Bien plus qu’une exposition, c’est une véritable balade visuelle et sonore qui nous fait vivre ou revivre le plaisir de l’art viennois : les figures de Klimt, Schiele et Hundertwasser prêtent à danser au rythme des musiques de Wagner, Beethoven, Strauss ou encore Chopin.

Une nouvelle manière de montrer qui bouscule les codes de l’art, et c’est tant mieux ! Car si certains publics peuvent être freinés par la barrière de l’établissement culturel, ils n’hésitent pourtant pas à passer la porte de l’Atelier des lumières qui a su nous parler à tous ! Les enfants semblent par exemple bien plus réceptifs à l’art, par ce type de dispositif. 

Dès son entrée, le spectateur est plongé dans cette ancienne et vaste fonderie, les formes s’enlacent et s’entrelacent sur les murs, le sol et le plafond, au rythme de la musique. Si certains déambulent à leur rythme, d’autres préfèrent profiter du spectacle assis. Si certains ne viennent qu’assister le temps de la projection, d’autres peuvent y passer l’après-midi. Un dispositif donc ingénieux qui ne pouvait pas mieux embarquer son spectateur dans ce voyage artistique. Car si les projections envahissent les murs et plafonds, elles projettent aussi les œuvres sur les spectateurs eux-mêmes, qui deviennent alors aussi acteurs du spectacle. La perception des projections change radicalement selon l’effectif, la déambulation et les sons des spectateurs. Le numérique donc, comme une nouvelle manière d’exposer mais également une nouvelle alternative permettant de montrer des œuvres difficiles à rassembler. 

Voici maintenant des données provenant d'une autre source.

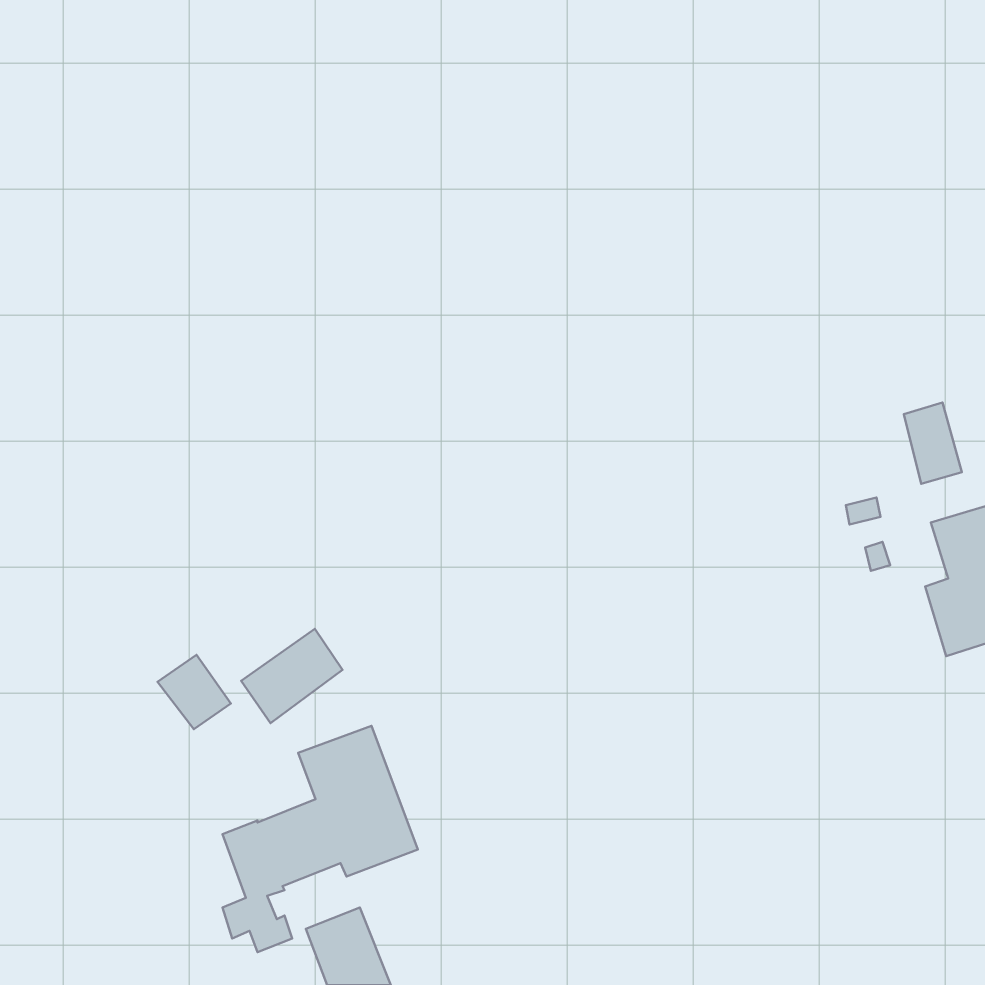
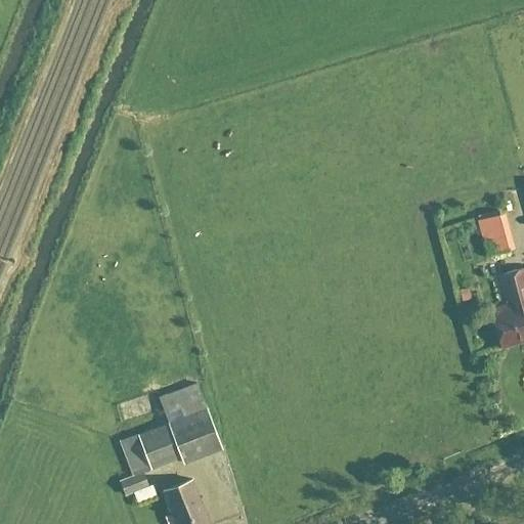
building: [241,629,342,723] -> none
building: [158,655,231,729] -> none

Un nouveau dispositif qui a donc largement fait ses preuves mais qui, pour autant, est au cœur de nombreux débats : Le numérique nous permet t-il de profiter de la beauté des œuvres ? Peut-on réellement parler à travers ces expositions immersives, d’expositions artistiques ? Ne serait-il pas plus adéquat de dire qu’il s’agit de « divertissement culturel » ? En bref, vient-on pour contempler l’art viennois ou vient-on pour assister à un spectacle géant ? Si les projections XXL nous permettent de contempler l’œuvre comme on ne l’a jamais vue, profite-t-on finalement de tous les détails ? De plus la musique diffusée au rythme des projections n’oriente t-elle pas notre regard sur les œuvres ? Les regarderaient-on de la même manière si elle n’était pas là ? 

  

En bref, si l’exposition ne fait pas forcément l’unanimité, venez-vous faire votre propre idée jusqu’au 6 janvier 2019!

Victime de son succès, l'exosition a été contrainte pour toutes visites en week-end, d'imposer des pré réservation via internet.